Plain-text document sources:
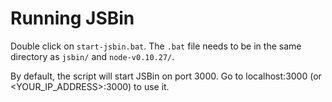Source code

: # Running JSBin

Double click on ``start-jsbin.bat``. The ``.bat`` file needs to be in the same directory as ``jsbin/`` and ``node-v0.10.27/``.

By default, the script will start JSBin on port 3000. Go to localhost:3000 (or <YOUR_IP_ADDRESS>:3000) to use it.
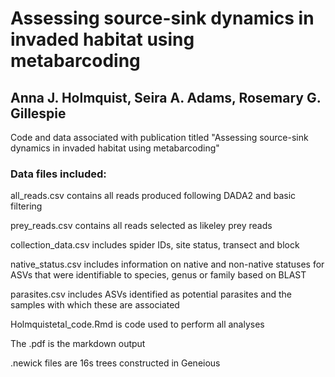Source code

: # Assessing source-sink dynamics in invaded habitat using metabarcoding
## Anna J. Holmquist, Seira A. Adams, Rosemary G. Gillespie

Code and data associated with publication titled "Assessing source-sink dynamics in invaded habitat using metabarcoding"

### Data files included: 

all_reads.csv contains all reads produced following DADA2 and basic filtering

prey_reads.csv contains all reads selected as likeley prey reads

collection_data.csv includes spider IDs, site status, transect and block

native_status.csv includes information on native and non-native statuses for ASVs that were identifiable to species, genus or family based on BLAST

parasites.csv includes ASVs identified as potential parasites and the samples with which these are associated

Holmquistetal_code.Rmd is code used to perform all analyses

The .pdf is the  markdown output

.newick files are 16s trees constructed in Geneious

* [Exercise prompt] Give every line of source text in the records above as a single numbered list, skipping blank lines and leaving the pictures out.

* [Solution to the exercise]
1. Source code
2. : # Running JSBin
3. Double click on ``start-jsbin.bat``. The ``.bat`` file needs to be in the same directory as ``jsbin/`` and ``node-v0.10.27/``.
4. By default, the script will start JSBin on port 3000. Go to localhost:3000 (or <YOUR_IP_ADDRESS>:3000) to use it.
5. Source code
6. : # Assessing source-sink dynamics in invaded habitat using metabarcoding
7. ## Anna J. Holmquist, Seira A. Adams, Rosemary G. Gillespie
8. Code and data associated with publication titled "Assessing source-sink dynamics in invaded habitat using metabarcoding"
9. ### Data files included: 
10. all_reads.csv contains all reads produced following DADA2 and basic filtering
11. prey_reads.csv contains all reads selected as likeley prey reads
12. collection_data.csv includes spider IDs, site status, transect and block
13. native_status.csv includes information on native and non-native statuses for ASVs that were identifiable to species, genus or family based on BLAST
14. parasites.csv includes ASVs identified as potential parasites and the samples with which these are associated
15. Holmquistetal_code.Rmd is code used to perform all analyses
16. The .pdf is the  markdown output
17. .newick files are 16s trees constructed in Geneious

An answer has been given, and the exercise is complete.